Starting at the first line of the data below, write out each line exactly until you reach the line containing "MO-2521, owner: HO -> JK", and include that line too.
═════ Material provided ═════
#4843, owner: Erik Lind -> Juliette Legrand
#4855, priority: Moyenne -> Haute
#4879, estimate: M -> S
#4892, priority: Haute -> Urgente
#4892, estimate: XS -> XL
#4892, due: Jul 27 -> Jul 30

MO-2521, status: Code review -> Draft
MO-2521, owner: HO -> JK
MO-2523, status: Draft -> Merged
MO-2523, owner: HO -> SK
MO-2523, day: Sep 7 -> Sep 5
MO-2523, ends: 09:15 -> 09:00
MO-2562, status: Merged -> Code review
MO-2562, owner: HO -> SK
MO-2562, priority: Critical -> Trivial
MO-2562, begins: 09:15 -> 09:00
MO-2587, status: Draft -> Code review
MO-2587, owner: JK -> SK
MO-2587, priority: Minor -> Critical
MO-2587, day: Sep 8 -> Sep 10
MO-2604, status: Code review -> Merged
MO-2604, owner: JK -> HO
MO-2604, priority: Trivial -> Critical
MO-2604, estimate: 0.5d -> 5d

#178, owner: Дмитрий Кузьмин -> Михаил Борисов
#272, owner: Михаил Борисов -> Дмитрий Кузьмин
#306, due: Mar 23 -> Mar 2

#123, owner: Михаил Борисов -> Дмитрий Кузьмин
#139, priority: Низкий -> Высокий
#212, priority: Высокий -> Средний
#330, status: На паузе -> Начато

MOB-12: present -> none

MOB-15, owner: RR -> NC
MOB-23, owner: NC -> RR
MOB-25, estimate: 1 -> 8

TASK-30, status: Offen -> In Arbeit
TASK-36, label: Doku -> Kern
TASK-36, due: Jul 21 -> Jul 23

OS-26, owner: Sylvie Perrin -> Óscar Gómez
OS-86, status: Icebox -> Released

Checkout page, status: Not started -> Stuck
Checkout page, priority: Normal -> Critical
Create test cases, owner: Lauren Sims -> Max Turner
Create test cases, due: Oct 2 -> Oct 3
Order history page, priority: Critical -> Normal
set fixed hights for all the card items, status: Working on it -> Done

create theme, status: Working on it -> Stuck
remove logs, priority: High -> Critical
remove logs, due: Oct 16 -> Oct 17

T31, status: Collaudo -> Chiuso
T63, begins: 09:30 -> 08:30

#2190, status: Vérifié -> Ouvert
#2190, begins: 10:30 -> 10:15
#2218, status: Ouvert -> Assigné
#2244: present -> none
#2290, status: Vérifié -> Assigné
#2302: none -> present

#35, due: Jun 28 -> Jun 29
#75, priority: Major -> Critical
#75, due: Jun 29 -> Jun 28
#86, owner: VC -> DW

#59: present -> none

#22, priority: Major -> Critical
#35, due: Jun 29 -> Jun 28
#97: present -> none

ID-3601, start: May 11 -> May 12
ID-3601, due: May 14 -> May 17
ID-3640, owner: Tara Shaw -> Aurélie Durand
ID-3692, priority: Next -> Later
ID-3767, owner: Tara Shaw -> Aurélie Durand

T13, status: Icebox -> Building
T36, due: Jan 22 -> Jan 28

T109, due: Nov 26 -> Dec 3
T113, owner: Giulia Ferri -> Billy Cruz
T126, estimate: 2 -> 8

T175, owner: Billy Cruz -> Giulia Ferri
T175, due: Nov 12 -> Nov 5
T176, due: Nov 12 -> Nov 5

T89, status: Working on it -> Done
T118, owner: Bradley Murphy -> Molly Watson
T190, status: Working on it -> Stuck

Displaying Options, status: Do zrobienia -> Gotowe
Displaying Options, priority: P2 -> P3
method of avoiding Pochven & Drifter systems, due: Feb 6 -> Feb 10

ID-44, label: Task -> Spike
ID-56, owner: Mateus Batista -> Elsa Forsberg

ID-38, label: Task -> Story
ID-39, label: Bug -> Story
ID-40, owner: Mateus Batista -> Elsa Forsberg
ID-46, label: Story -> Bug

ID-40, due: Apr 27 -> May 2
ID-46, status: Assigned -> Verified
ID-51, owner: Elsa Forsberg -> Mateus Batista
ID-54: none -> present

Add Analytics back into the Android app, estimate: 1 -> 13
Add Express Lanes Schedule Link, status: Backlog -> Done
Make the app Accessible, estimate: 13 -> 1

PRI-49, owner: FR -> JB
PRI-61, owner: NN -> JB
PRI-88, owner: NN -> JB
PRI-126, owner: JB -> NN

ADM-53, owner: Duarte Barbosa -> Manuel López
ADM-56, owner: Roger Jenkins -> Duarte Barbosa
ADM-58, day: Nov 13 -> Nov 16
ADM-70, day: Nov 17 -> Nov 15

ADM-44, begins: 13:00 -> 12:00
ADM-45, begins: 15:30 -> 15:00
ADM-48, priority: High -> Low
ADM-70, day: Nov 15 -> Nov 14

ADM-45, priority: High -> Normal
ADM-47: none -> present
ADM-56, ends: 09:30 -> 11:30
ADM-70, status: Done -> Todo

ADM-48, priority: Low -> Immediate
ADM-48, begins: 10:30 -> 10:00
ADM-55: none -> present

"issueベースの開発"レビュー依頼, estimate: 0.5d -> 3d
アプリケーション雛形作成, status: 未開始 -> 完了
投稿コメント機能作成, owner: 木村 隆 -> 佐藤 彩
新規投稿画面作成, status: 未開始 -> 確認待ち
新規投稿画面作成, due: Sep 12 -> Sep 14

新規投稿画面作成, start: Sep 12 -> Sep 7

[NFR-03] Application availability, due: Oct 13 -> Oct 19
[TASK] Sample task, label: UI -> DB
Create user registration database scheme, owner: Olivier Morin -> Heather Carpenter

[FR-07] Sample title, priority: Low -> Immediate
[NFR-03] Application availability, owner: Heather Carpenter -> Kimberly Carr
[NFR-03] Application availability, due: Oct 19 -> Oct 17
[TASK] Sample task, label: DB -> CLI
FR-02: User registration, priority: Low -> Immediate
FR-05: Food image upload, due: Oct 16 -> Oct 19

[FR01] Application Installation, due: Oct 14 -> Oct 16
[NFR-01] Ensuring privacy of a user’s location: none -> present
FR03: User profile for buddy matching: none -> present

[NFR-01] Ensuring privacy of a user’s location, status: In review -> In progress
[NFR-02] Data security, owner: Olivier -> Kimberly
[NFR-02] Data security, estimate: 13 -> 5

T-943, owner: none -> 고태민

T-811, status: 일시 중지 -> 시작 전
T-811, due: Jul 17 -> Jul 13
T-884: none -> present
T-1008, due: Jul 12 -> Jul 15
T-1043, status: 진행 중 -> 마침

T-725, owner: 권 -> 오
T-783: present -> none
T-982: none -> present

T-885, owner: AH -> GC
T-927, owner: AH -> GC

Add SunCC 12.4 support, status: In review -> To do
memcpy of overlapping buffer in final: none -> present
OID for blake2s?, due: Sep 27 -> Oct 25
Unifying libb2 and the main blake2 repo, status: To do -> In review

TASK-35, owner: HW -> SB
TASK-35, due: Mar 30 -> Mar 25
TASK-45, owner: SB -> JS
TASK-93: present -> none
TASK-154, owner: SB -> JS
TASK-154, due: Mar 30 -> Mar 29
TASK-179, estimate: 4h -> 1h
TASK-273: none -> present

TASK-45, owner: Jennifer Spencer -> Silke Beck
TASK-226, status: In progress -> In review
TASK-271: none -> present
═════
* [Written response]:
#4843, owner: Erik Lind -> Juliette Legrand
#4855, priority: Moyenne -> Haute
#4879, estimate: M -> S
#4892, priority: Haute -> Urgente
#4892, estimate: XS -> XL
#4892, due: Jul 27 -> Jul 30

MO-2521, status: Code review -> Draft
MO-2521, owner: HO -> JK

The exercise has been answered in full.